No bumper growth rates and no severe slump too for Malaysia's economy. That is what HSBC Economist Wellian Wiranto has to say about Malaysia, adding that the country has recovered well from the effects of the
economic crisis.
"Exports staged a quick rebound, helped by inventory restocking and the increasing importance of intra-Asian trade," he said in the latest Asian Economics Quarterly last Friday.
Wiranto said private consumption continued to support growth, adding a complementing exports.
HSBC revised its projections, expecting the Malaysian economy to grow by 5.1 per cent in 2011 from 7.1 per cent in 2010 before slowing to a 4.9 per cent growth in 2012.
He said although the unexpectedly low spending in the third quarter of 2010 turned out to be the primary culprit behind the downside surprise, he does not expect the drag to persist for too long.
"Investment activities are moving along quite steadily.
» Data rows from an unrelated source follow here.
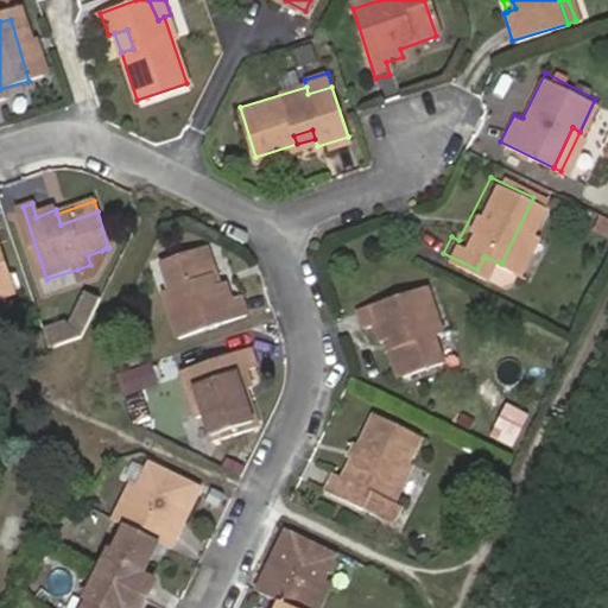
[(607,220),(597,217),(591,234),(607,239),(607,220)]
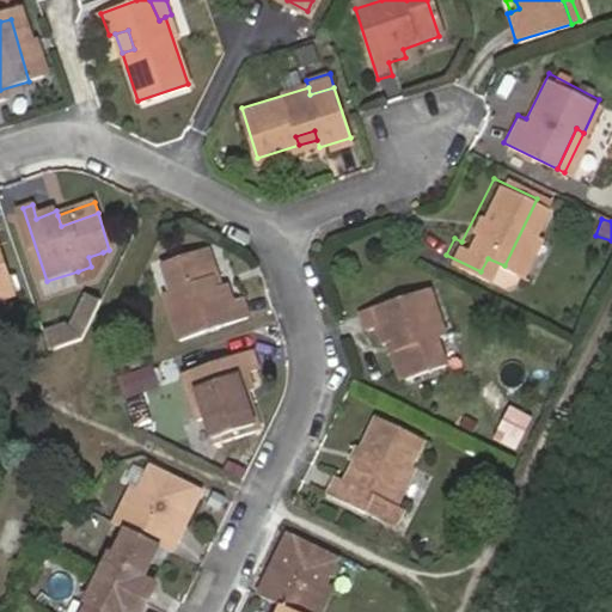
[(209,242),(200,245),(215,288),(225,285),(209,242)]
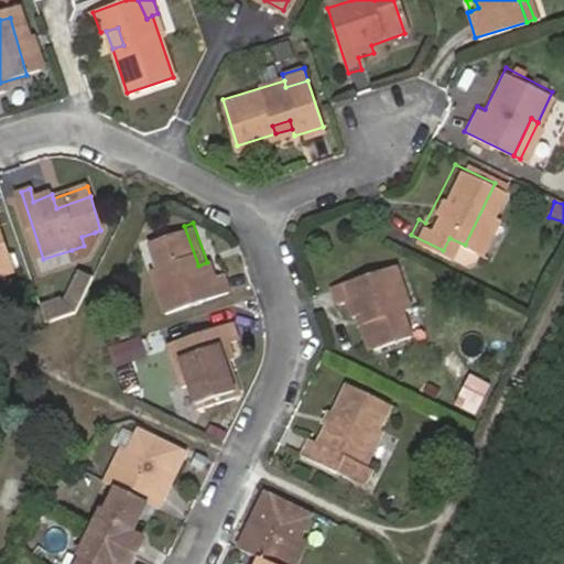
[(198,266),(184,226),(150,237),(158,259),(147,261),(161,310),(225,289),(219,272),(210,275),(207,262),(198,266)]
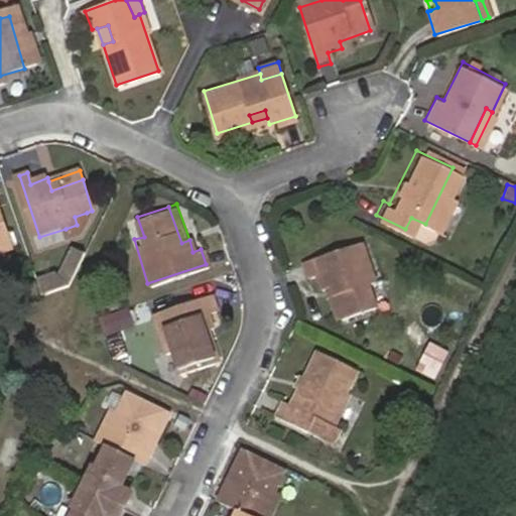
[(77,225),(66,229),(70,241),(86,236),(89,219),(87,213),(75,217),(77,225)]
However, they are not yet expanding as much as the government would desire."
In terms of investment growth, HSBC has projected it to grow by 8.9 per cent year-on-year in 2010 and 6.5 per cent in 2011.
On the monetary policy front, Bank Negara Malaysia (BNM) stands out as one of the few Asian central banks not only to tighten, but to do so early on during the upcycle.
"The space BNM has created for itself with its normalisation drive should allow the central bank to pause during the first half of 2011, before resuming its normalisation drive," Wiranto said, adding that BNM can focus more readily on risks to growth over the near term.
It expects BNM to hike the Overnight Policy Rate by 25 basis points to 3 per cent in the third quarter and another 25 basis points to 3.25 per cent by the end of the year.
Meanwhile, the bank's Asia Pacific team, led by chief economists Qu Hongbin and Frederic Neumann, says growth in the region in 2011 should hold up nicely, leading them to tweak up the numbers.
"But, it's no longer just about Asian giants. China and India have clearly led the pack. But the real trend to watch is in Asian smaller economies, where the continued boom in trade is having the biggest impact."
The biggest growth upgrades, in fact, have come in Hong Kong, South Korea, Singapore, and the Philippines.
Thailand, for example, has bounced back impressively, while Indonesia will push growth up another notch.
But the impressive run by Asian economies (pumped by low rates and foreign liquidity) have "dire consequences", they warned.
Central bankers need to worry about rising inflation pressures, asset bubbles and excessive investment.
"All three symptoms are beginning to show in Asia. Still, there is sufficient time to delve into a diet of monetary tightening and avoid the pitfalls that have so often plagued this region before."
They said 2011 will be the year when the path is being laid: with growth strong and imbalances still manageable, policymakers had better practise prevention and wean economies off their artificial support.
Asia needs to tighten monetary policy rapidly and if it fails at this, it would need to brace for a harsh landing.
"The global output gap, in short, may help to contain Asian inflation somewhat, even if the region itself may increasingly be responsible for the universal climb in the price of major commodities," they added.
So, do you believe in all these analysis and predictions or are they mere humbug that any Tom, Dick and Harry can also predict?